William RuleWhen he went to New York, he carried with him a letter of recommendation from William Rule—who was by then much respected in Knoxville, twice elected mayor—and framed and hung it on his office wall. Rule remained editor of the daily Knoxville Journal until his death at age 89. Ochs, aging himself, came back to Knoxville to pay his respects, visiting Rule’s grave at Old Gray Cemetery. He died in 1935, still publisher of The New York Times, and his descendants, the Sulzbergers, still run that globally famous newspaper.

On September 28 and 29, the regional chapter of the Society of Professional Journalists, in cooperation with the University of Tennessee’s School of Journalism and Electronic Media, the Knoxville History Project, the City of Knoxville, and Market Square entrepreneurs Scott and Bernadette West, will honor Ochs’ legacy with a panel discussion at East Tennessee History Center at 6:30 p.m. on Sept. 28, with the plaque dedication two blocks away on Market Square the next morning.

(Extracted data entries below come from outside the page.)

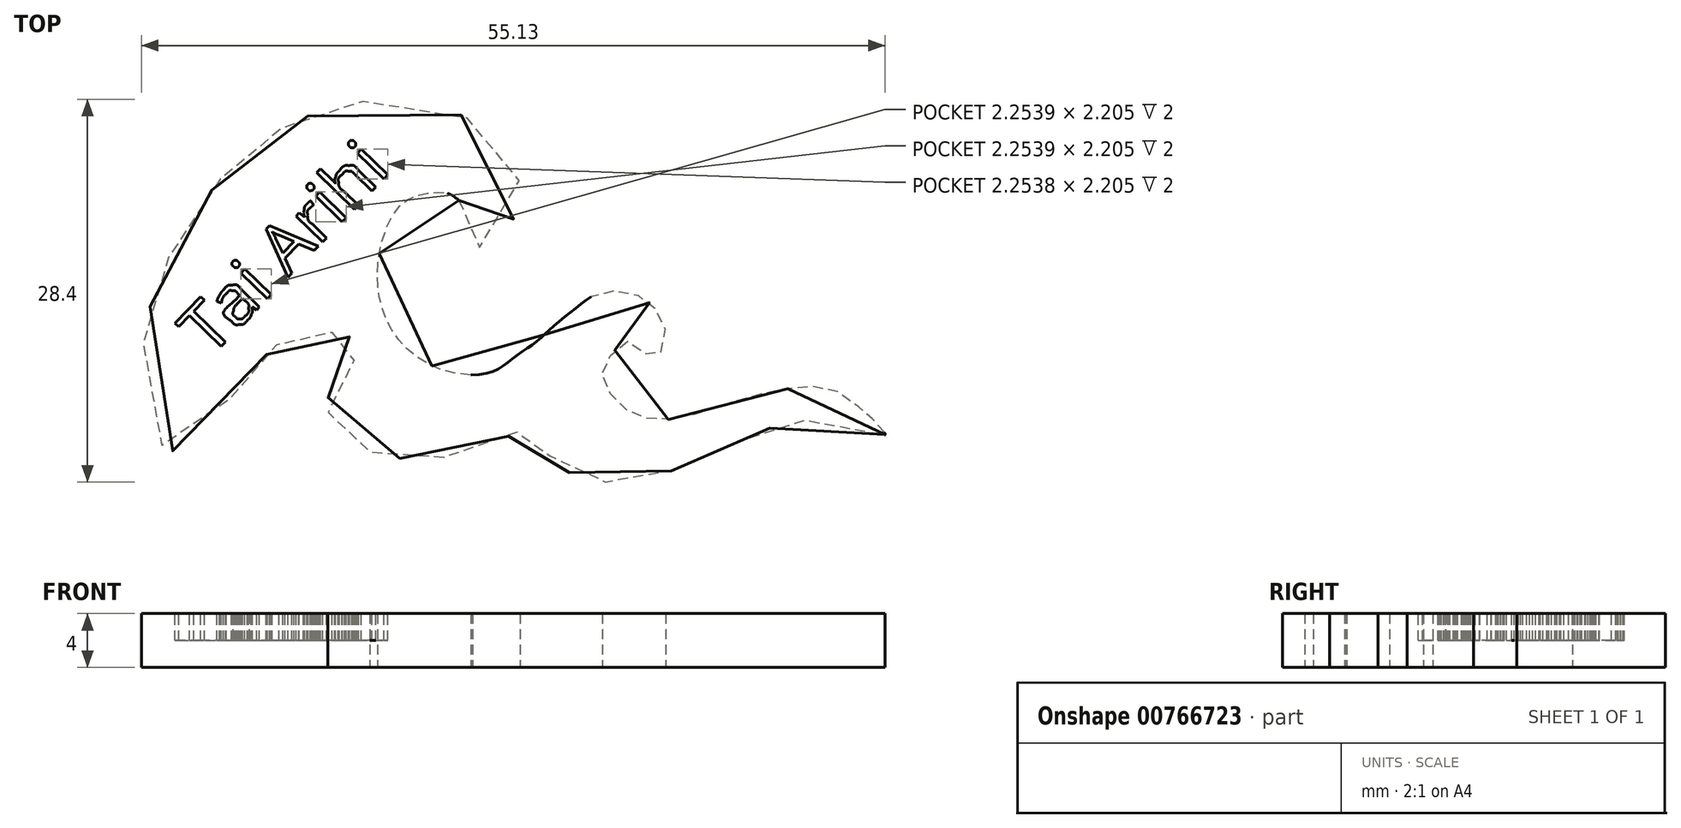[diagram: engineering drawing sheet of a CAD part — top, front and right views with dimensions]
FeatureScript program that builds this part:
annotation { "Feature Type Name" : "Feature", "Feature Type Description" : "" }
export const myFeature = defineFeature(function(context is Context, id is Id, definition is map)
    precondition{}
    {
        {
            var Q0;
            Q0=qCreatedBy(makeId("Top.planeOp"),FACE);
            var sketch = newSketch(context, id + "F0", { "sketchPlane" : qUnion([Q0])});
            skFitSpline(sketch, "E0", {"points": [v(-4, 7.32) * mm, v(-3.17, 6.5) * mm, v(-3.03, 5.12) * mm, v(-2.94, 3.88) * mm, v(-1.05, 4.57) * mm, v(0.33, 6.63) * mm, v(0.33, 9.3) * mm, v(-1.1, 11.33) * mm, v(-2.75, 13.03) * mm, v(-6.71, 14.6) * mm, v(-10.83, 14.7) * mm, v(-14.26, 13.9) * mm, v(-16.5, 13.04) * mm, v(-17.87, 12.21) * mm, v(-19.38, 11.18) * mm, v(-21.73, 8.83) * mm, v(-23.82, 6) * mm, v(-25.4, 3.36) * mm, v(-26.4, 0.65) * mm, v(-27.01, -0.9) * mm, v(-27.41, -7.48) * mm, v(-26.41, -10.04) * mm, v(-25.48, -11.27) * mm, v(-22.14, -9.08) * mm, v(-20.52, -6.72) * mm, v(-19, -4.9) * mm, v(-17.96, -3.83) * mm, v(-17.16, -3.15) * mm, v(-16.24, -2.8) * mm, v(-15.12, -2.5) * mm, v(-13.56, -2.45) * mm, v(-12.02, -2.86) * mm, v(-10.62, -4.24) * mm, v(-11.44, -4.4) * mm, v(-12.26, -5) * mm, v(-13.12, -5.94) * mm, v(-13.62, -6.85) * mm, v(-13.57, -8.97) * mm, v(-12.9, -10.01) * mm, v(-12.3, -10.65) * mm, v(-10.6, -11.34) * mm, v(-8, -11.86) * mm, v(-6.26, -11.88) * mm, v(-4.58, -11.65) * mm, v(-2.42, -11.25) * mm, v(-0.35, -10.18) * mm, v(1.58, -9.17) * mm, v(2, -8.82) * mm, v(2.24, -10.21) * mm, v(3.33, -12.42) * mm, v(4.27, -12.9) * mm, v(5.5, -13.34) * mm, v(7.56, -13.58) * mm, v(9.57, -13.4) * mm, v(11.07, -12.99) * mm, v(12.95, -12.28) * mm, v(15.2, -11.35) * mm, v(16.49, -10.68) * mm, v(17.86, -10.04) * mm, v(19.28, -9.48) * mm, v(21.13, -9.02) * mm, v(23.5, -9.09) * mm, v(26.74, -9.8) * mm, v(27.6, -10.05) * mm, v(26.97, -9.18) * mm, v(26.03, -8.38) * mm, v(24.07, -6.86) * mm, v(21.2, -6.54) * mm, v(18.35, -7.06) * mm, v(16.12, -7.7) * mm, v(14.1, -8.35) * mm, v(11.77, -8.9) * mm, v(9.35, -8.7) * mm, v(7.72, -7.6) * mm, v(6.64, -5.8) * mm, v(7.22, -4.21) * mm, v(8.76, -3.15) * mm, v(10.37, -4.33) * mm, v(11.3, -3.09) * mm, v(10.8, -1.06) * mm, v(9.3, 0.25) * mm, v(6.64, 0.5) * mm, v(4.87, -0.5) * mm, v(2.87, -2.14) * mm, v(1.58, -3.3) * mm, v(0, -4.4) * mm, v(-1.57, -5.4) * mm, v(-5, -5.34) * mm, v(-8.07, -3.46) * mm, v(-9.55, -1.09) * mm, v(-10.04, 1.33) * mm, v(-9.8, 3.94) * mm, v(-8.5, 6.8) * mm, v(-6.73, 7.79) * mm, v(-4.84, 7.84) * mm, v(-4, 7.32) * mm]});
            skSolve(sketch);
        }
        {
            var Q0;
            Q0 = qSketchRegion(id + "F0", true);
            extrude(context, id + "F1", {"entities" : qUnion([Q0]), "depth" : 4 * mm, "offsetDistance" : 25 * mm});
        }
        {
            var Q0;
            Q0=makeQuery(id+"F1.opExtrude","CAP_FACE",FACE,{"disambiguationData":[OSD([sQuery(id+"F0.wireOp",EDGE,"E0")])],"isStart":false});
            var sketch = newSketch(context, id + "F2", { "sketchPlane" : qUnion([Q0])});
            skLineSegment(sketch, "E1.0.0", {"start": v(-19, -0.8) * mm, "end": v(-18.79, -0.58) * mm});
            skLineSegment(sketch, "E1.0.1", {"start": v(-18.79, -0.58) * mm, "end": v(-20.13, 0.72) * mm});
            skFitSpline(sketch, "E1.0.2", {"points": [v(-20.13, 0.72) * mm, v(-20.47, 1.05) * mm, v(-20.8, 1.04) * mm]});
            skFitSpline(sketch, "E1.0.3", {"points": [v(-20.8, 1.04) * mm, v(-21.11, 1.02) * mm, v(-21.45, 0.67) * mm]});
            skFitSpline(sketch, "E1.0.4", {"points": [v(-21.45, 0.67) * mm, v(-21.62, 0.5) * mm, v(-21.75, 0.27) * mm]});
            skFitSpline(sketch, "E1.0.5", {"points": [v(-21.75, 0.27) * mm, v(-21.87, 0.06) * mm, v(-21.93, -0.16) * mm]});
            skLineSegment(sketch, "E1.0.6", {"start": v(-21.93, -0.16) * mm, "end": v(-21.62, -0.3) * mm});
            skFitSpline(sketch, "E1.0.7", {"points": [v(-21.62, -0.3) * mm, v(-21.47, 0.16) * mm, v(-21.23, 0.4) * mm]});
            skFitSpline(sketch, "E1.0.8", {"points": [v(-21.23, 0.4) * mm, v(-21.01, 0.63) * mm, v(-20.8, 0.62) * mm]});
            skFitSpline(sketch, "E1.0.9", {"points": [v(-20.8, 0.62) * mm, v(-20.6, 0.61) * mm, v(-20.37, 0.39) * mm]});
            skLineSegment(sketch, "E1.0.10", {"start": v(-20.37, 0.39) * mm, "end": v(-20.25, 0.27) * mm});
            skLineSegment(sketch, "E1.0.11", {"start": v(-20.25, 0.27) * mm, "end": v(-20.56, -0.07) * mm});
            skFitSpline(sketch, "E1.0.12", {"points": [v(-20.56, -0.07) * mm, v(-21.46, -1.05) * mm, v(-20.86, -1.63) * mm]});
            skFitSpline(sketch, "E1.0.13", {"points": [v(-20.86, -1.63) * mm, v(-20.58, -1.9) * mm, v(-20.27, -1.88) * mm]});
            skFitSpline(sketch, "E1.0.14", {"points": [v(-20.27, -1.88) * mm, v(-19.96, -1.86) * mm, v(-19.68, -1.57) * mm]});
            skFitSpline(sketch, "E1.0.15", {"points": [v(-19.68, -1.57) * mm, v(-19.46, -1.35) * mm, v(-19.39, -1.14) * mm]});
            skFitSpline(sketch, "E1.0.16", {"points": [v(-19.39, -1.14) * mm, v(-19.31, -0.93) * mm, v(-19.35, -0.6) * mm]});
            skLineSegment(sketch, "E1.0.17", {"start": v(-19.35, -0.6) * mm, "end": v(-19.34, -0.6) * mm});
            skLineSegment(sketch, "E1.0.18", {"start": v(-19.34, -0.6) * mm, "end": v(-19, -0.8) * mm});
            skLineSegment(sketch, "E2.0.0", {"start": v(-21.32, -3.2) * mm, "end": v(-23.67, -0.91) * mm});
            skLineSegment(sketch, "E2.0.1", {"start": v(-23.67, -0.91) * mm, "end": v(-22.86, -0.08) * mm});
            skLineSegment(sketch, "E2.0.2", {"start": v(-22.86, -0.08) * mm, "end": v(-23.14, 0.18) * mm});
            skLineSegment(sketch, "E2.0.3", {"start": v(-23.14, 0.18) * mm, "end": v(-25.04, -1.78) * mm});
            skLineSegment(sketch, "E2.0.4", {"start": v(-25.04, -1.78) * mm, "end": v(-24.77, -2.04) * mm});
            skLineSegment(sketch, "E2.0.5", {"start": v(-24.77, -2.04) * mm, "end": v(-23.97, -1.21) * mm});
            skLineSegment(sketch, "E2.0.6", {"start": v(-23.97, -1.21) * mm, "end": v(-21.62, -3.5) * mm});
            skLineSegment(sketch, "E2.0.7", {"start": v(-21.62, -3.5) * mm, "end": v(-21.32, -3.2) * mm});
            skFitSpline(sketch, "E3.0.0", {"points": [v(-20.71, 2.43) * mm, v(-20.61, 2.33) * mm, v(-20.52, 2.33) * mm]});
            skFitSpline(sketch, "E3.0.1", {"points": [v(-20.52, 2.33) * mm, v(-20.42, 2.34) * mm, v(-20.34, 2.41) * mm]});
            skFitSpline(sketch, "E3.0.2", {"points": [v(-20.34, 2.41) * mm, v(-20.28, 2.48) * mm, v(-20.27, 2.58) * mm]});
            skFitSpline(sketch, "E3.0.3", {"points": [v(-20.27, 2.58) * mm, v(-20.27, 2.68) * mm, v(-20.37, 2.78) * mm]});
            skFitSpline(sketch, "E3.0.4", {"points": [v(-20.37, 2.78) * mm, v(-20.47, 2.88) * mm, v(-20.57, 2.87) * mm]});
            skFitSpline(sketch, "E3.0.5", {"points": [v(-20.57, 2.87) * mm, v(-20.67, 2.87) * mm, v(-20.74, 2.8) * mm]});
            skFitSpline(sketch, "E3.0.6", {"points": [v(-20.74, 2.8) * mm, v(-20.81, 2.72) * mm, v(-20.82, 2.62) * mm]});
            skFitSpline(sketch, "E3.0.7", {"points": [v(-20.82, 2.62) * mm, v(-20.82, 2.53) * mm, v(-20.71, 2.43) * mm]});
            skLineSegment(sketch, "E4.0.0", {"start": v(-17.9, 0.33) * mm, "end": v(-19.87, 2.24) * mm});
            skLineSegment(sketch, "E4.0.1", {"start": v(-19.87, 2.24) * mm, "end": v(-20.16, 1.94) * mm});
            skLineSegment(sketch, "E4.0.2", {"start": v(-20.16, 1.94) * mm, "end": v(-18.2, 0.03) * mm});
            skLineSegment(sketch, "E4.0.3", {"start": v(-18.2, 0.03) * mm, "end": v(-17.9, 0.33) * mm});
            skLineSegment(sketch, "E5.0.0", {"start": v(-14.72, 3.6) * mm, "end": v(-14.42, 3.92) * mm});
            skLineSegment(sketch, "E5.0.1", {"start": v(-14.42, 3.92) * mm, "end": v(-18.05, 5.44) * mm});
            skLineSegment(sketch, "E5.0.2", {"start": v(-18.05, 5.44) * mm, "end": v(-18.3, 5.19) * mm});
            skLineSegment(sketch, "E5.0.3", {"start": v(-18.3, 5.19) * mm, "end": v(-16.67, 1.6) * mm});
            skLineSegment(sketch, "E5.0.4", {"start": v(-16.67, 1.6) * mm, "end": v(-16.37, 1.9) * mm});
            skLineSegment(sketch, "E5.0.5", {"start": v(-16.37, 1.9) * mm, "end": v(-16.9, 3.04) * mm});
            skLineSegment(sketch, "E5.0.6", {"start": v(-16.9, 3.04) * mm, "end": v(-15.87, 4.09) * mm});
            skLineSegment(sketch, "E5.0.7", {"start": v(-15.87, 4.09) * mm, "end": v(-14.72, 3.6) * mm});
            skFitSpline(sketch, "E6.0.0", {"points": [v(-15.24, 7.08) * mm, v(-15.42, 6.9) * mm, v(-15.47, 6.64) * mm]});
            skFitSpline(sketch, "E6.0.1", {"points": [v(-15.47, 6.64) * mm, v(-15.51, 6.38) * mm, v(-15.43, 6.08) * mm]});
            skLineSegment(sketch, "E6.0.2", {"start": v(-15.43, 6.08) * mm, "end": v(-15.44, 6.07) * mm});
            skLineSegment(sketch, "E6.0.3", {"start": v(-15.44, 6.07) * mm, "end": v(-15.84, 6.39) * mm});
            skLineSegment(sketch, "E6.0.4", {"start": v(-15.84, 6.39) * mm, "end": v(-16.07, 6.14) * mm});
            skLineSegment(sketch, "E6.0.5", {"start": v(-16.07, 6.14) * mm, "end": v(-14.11, 4.24) * mm});
            skLineSegment(sketch, "E6.0.6", {"start": v(-14.11, 4.24) * mm, "end": v(-13.82, 4.53) * mm});
            skLineSegment(sketch, "E6.0.7", {"start": v(-13.82, 4.53) * mm, "end": v(-14.88, 5.56) * mm});
            skFitSpline(sketch, "E6.0.8", {"points": [v(-14.88, 5.56) * mm, v(-15.16, 5.84) * mm, v(-15.2, 6.2) * mm]});
            skFitSpline(sketch, "E6.0.9", {"points": [v(-15.2, 6.2) * mm, v(-15.22, 6.55) * mm, v(-15, 6.8) * mm]});
            skFitSpline(sketch, "E6.0.10", {"points": [v(-15, 6.8) * mm, v(-14.9, 6.88) * mm, v(-14.76, 6.98) * mm]});
            skLineSegment(sketch, "E6.0.11", {"start": v(-14.76, 6.98) * mm, "end": v(-15, 7.29) * mm});
            skFitSpline(sketch, "E6.0.12", {"points": [v(-15, 7.29) * mm, v(-15.11, 7.2) * mm, v(-15.24, 7.08) * mm]});
            skLineSegment(sketch, "E7.0.0", {"start": v(-12.37, 6.03) * mm, "end": v(-14.33, 7.94) * mm});
            skLineSegment(sketch, "E7.0.1", {"start": v(-14.33, 7.94) * mm, "end": v(-14.62, 7.64) * mm});
            skLineSegment(sketch, "E7.0.2", {"start": v(-14.62, 7.64) * mm, "end": v(-12.66, 5.74) * mm});
            skLineSegment(sketch, "E7.0.3", {"start": v(-12.66, 5.74) * mm, "end": v(-12.37, 6.03) * mm});
            skFitSpline(sketch, "E8.0.0", {"points": [v(-15.18, 8.13) * mm, v(-15.08, 8.04) * mm, v(-14.98, 8.04) * mm]});
            skFitSpline(sketch, "E8.0.1", {"points": [v(-14.98, 8.04) * mm, v(-14.88, 8.04) * mm, v(-14.8, 8.12) * mm]});
            skFitSpline(sketch, "E8.0.2", {"points": [v(-14.8, 8.12) * mm, v(-14.74, 8.19) * mm, v(-14.74, 8.29) * mm]});
            skFitSpline(sketch, "E8.0.3", {"points": [v(-14.74, 8.29) * mm, v(-14.74, 8.39) * mm, v(-14.84, 8.49) * mm]});
            skFitSpline(sketch, "E8.0.4", {"points": [v(-14.84, 8.49) * mm, v(-14.94, 8.58) * mm, v(-15.03, 8.58) * mm]});
            skFitSpline(sketch, "E8.0.5", {"points": [v(-15.03, 8.58) * mm, v(-15.13, 8.57) * mm, v(-15.2, 8.5) * mm]});
            skFitSpline(sketch, "E8.0.6", {"points": [v(-15.2, 8.5) * mm, v(-15.28, 8.43) * mm, v(-15.28, 8.33) * mm]});
            skFitSpline(sketch, "E8.0.7", {"points": [v(-15.28, 8.33) * mm, v(-15.28, 8.23) * mm, v(-15.18, 8.13) * mm]});
            skLineSegment(sketch, "E9.0.0", {"start": v(-10.45, 8) * mm, "end": v(-10.16, 8.3) * mm});
            skLineSegment(sketch, "E9.0.1", {"start": v(-10.16, 8.3) * mm, "end": v(-11.44, 9.55) * mm});
            skFitSpline(sketch, "E9.0.2", {"points": [v(-11.44, 9.55) * mm, v(-11.81, 9.91) * mm, v(-12.16, 9.9) * mm]});
            skFitSpline(sketch, "E9.0.3", {"points": [v(-12.16, 9.9) * mm, v(-12.5, 9.88) * mm, v(-12.86, 9.52) * mm]});
            skFitSpline(sketch, "E9.0.4", {"points": [v(-12.86, 9.52) * mm, v(-13.06, 9.32) * mm, v(-13.13, 9.07) * mm]});
            skFitSpline(sketch, "E9.0.5", {"points": [v(-13.13, 9.07) * mm, v(-13.2, 8.83) * mm, v(-13.15, 8.6) * mm]});
            skLineSegment(sketch, "E9.0.6", {"start": v(-13.15, 8.6) * mm, "end": v(-13.17, 8.6) * mm});
            skFitSpline(sketch, "E9.0.7", {"points": [v(-13.17, 8.6) * mm, v(-13.26, 8.7) * mm, v(-13.4, 8.85) * mm]});
            skLineSegment(sketch, "E9.0.8", {"start": v(-13.4, 8.85) * mm, "end": v(-14.25, 9.67) * mm});
            skLineSegment(sketch, "E9.0.9", {"start": v(-14.25, 9.67) * mm, "end": v(-14.54, 9.37) * mm});
            skLineSegment(sketch, "E9.0.10", {"start": v(-14.54, 9.37) * mm, "end": v(-11.75, 6.66) * mm});
            skLineSegment(sketch, "E9.0.11", {"start": v(-11.75, 6.66) * mm, "end": v(-11.46, 6.96) * mm});
            skLineSegment(sketch, "E9.0.12", {"start": v(-11.46, 6.96) * mm, "end": v(-12.5, 7.96) * mm});
            skFitSpline(sketch, "E9.0.13", {"points": [v(-12.5, 7.96) * mm, v(-12.88, 8.33) * mm, v(-12.9, 8.64) * mm]});
            skFitSpline(sketch, "E9.0.14", {"points": [v(-12.9, 8.64) * mm, v(-12.94, 8.94) * mm, v(-12.64, 9.25) * mm]});
            skFitSpline(sketch, "E9.0.15", {"points": [v(-12.64, 9.25) * mm, v(-12.4, 9.49) * mm, v(-12.18, 9.48) * mm]});
            skFitSpline(sketch, "E9.0.16", {"points": [v(-12.18, 9.48) * mm, v(-11.96, 9.48) * mm, v(-11.72, 9.24) * mm]});
            skLineSegment(sketch, "E9.0.17", {"start": v(-11.72, 9.24) * mm, "end": v(-10.45, 8) * mm});
            skFitSpline(sketch, "E10.0.0", {"points": [v(-12.09, 11.32) * mm, v(-11.99, 11.22) * mm, v(-11.89, 11.22) * mm]});
            skFitSpline(sketch, "E10.0.1", {"points": [v(-11.89, 11.22) * mm, v(-11.8, 11.22) * mm, v(-11.72, 11.3) * mm]});
            skFitSpline(sketch, "E10.0.2", {"points": [v(-11.72, 11.3) * mm, v(-11.65, 11.37) * mm, v(-11.65, 11.47) * mm]});
            skFitSpline(sketch, "E10.0.3", {"points": [v(-11.65, 11.47) * mm, v(-11.65, 11.57) * mm, v(-11.75, 11.67) * mm]});
            skFitSpline(sketch, "E10.0.4", {"points": [v(-11.75, 11.67) * mm, v(-11.85, 11.77) * mm, v(-11.95, 11.76) * mm]});
            skFitSpline(sketch, "E10.0.5", {"points": [v(-11.95, 11.76) * mm, v(-12.04, 11.76) * mm, v(-12.11, 11.68) * mm]});
            skFitSpline(sketch, "E10.0.6", {"points": [v(-12.11, 11.68) * mm, v(-12.19, 11.6) * mm, v(-12.19, 11.51) * mm]});
            skFitSpline(sketch, "E10.0.7", {"points": [v(-12.19, 11.51) * mm, v(-12.2, 11.42) * mm, v(-12.09, 11.32) * mm]});
            skLineSegment(sketch, "E11.0.0", {"start": v(-9.28, 9.22) * mm, "end": v(-11.24, 11.12) * mm});
            skLineSegment(sketch, "E11.0.1", {"start": v(-11.24, 11.12) * mm, "end": v(-11.53, 10.82) * mm});
            skLineSegment(sketch, "E11.0.2", {"start": v(-11.53, 10.82) * mm, "end": v(-9.57, 8.92) * mm});
            skLineSegment(sketch, "E11.0.3", {"start": v(-9.57, 8.92) * mm, "end": v(-9.28, 9.22) * mm});
            skLineSegment(sketch, "E12.0.0", {"start": v(-17.58, 4.5) * mm, "end": v(-17.06, 3.41) * mm});
            skLineSegment(sketch, "E12.0.1", {"start": v(-17.06, 3.41) * mm, "end": v(-16.24, 4.26) * mm});
            skLineSegment(sketch, "E12.0.2", {"start": v(-16.24, 4.26) * mm, "end": v(-17.35, 4.74) * mm});
            skFitSpline(sketch, "E12.0.3", {"points": [v(-17.35, 4.74) * mm, v(-17.56, 4.83) * mm, v(-17.84, 4.99) * mm]});
            skFitSpline(sketch, "E12.0.4", {"points": [v(-17.84, 4.99) * mm, v(-17.71, 4.78) * mm, v(-17.58, 4.5) * mm]});
            skFitSpline(sketch, "E13.0.0", {"points": [v(-20.55, -1.32) * mm, v(-20.4, -1.48) * mm, v(-20.21, -1.46) * mm]});
            skFitSpline(sketch, "E13.0.1", {"points": [v(-20.21, -1.46) * mm, v(-20.04, -1.45) * mm, v(-19.86, -1.27) * mm]});
            skFitSpline(sketch, "E13.0.2", {"points": [v(-19.86, -1.27) * mm, v(-19.6, -1) * mm, v(-19.6, -0.69) * mm]});
            skFitSpline(sketch, "E13.0.3", {"points": [v(-19.6, -0.69) * mm, v(-19.6, -0.38) * mm, v(-19.87, -0.11) * mm]});
            skLineSegment(sketch, "E13.0.4", {"start": v(-19.87, -0.11) * mm, "end": v(-20.04, 0.06) * mm});
            skLineSegment(sketch, "E13.0.5", {"start": v(-20.04, 0.06) * mm, "end": v(-20.32, -0.25) * mm});
            skFitSpline(sketch, "E13.0.6", {"points": [v(-20.32, -0.25) * mm, v(-20.65, -0.62) * mm, v(-20.7, -0.87) * mm]});
            skFitSpline(sketch, "E13.0.7", {"points": [v(-20.7, -0.87) * mm, v(-20.76, -1.12) * mm, v(-20.55, -1.32) * mm]});
            skSolve(sketch);
        }
        {
            var Q0;
            Q0 = qSketchRegion(id + "F2", true);
            extrude(context, id + "F3", {"entities" : qUnion([Q0]), "operationType" : NewBodyOperationType.REMOVE, "oppositeDirection" : true, "depth" : 2 * mm, "offsetDistance" : 25 * mm});
        }
    });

As a sort of appetizer to all that, the Knoxville History Project will be hosting an Ochs event at Maple Hall, 414 S. Gay Street, within sight of the graveyard that spooked young “Muley,” on Tuesday September 13 at 6:00 p.m., as Jack Neely tells the dramatic story of the Ochs family, alongside some esteemed guest speakers, veteran political columnist Georgiana Vines and former sportswriter Maria Cornelius.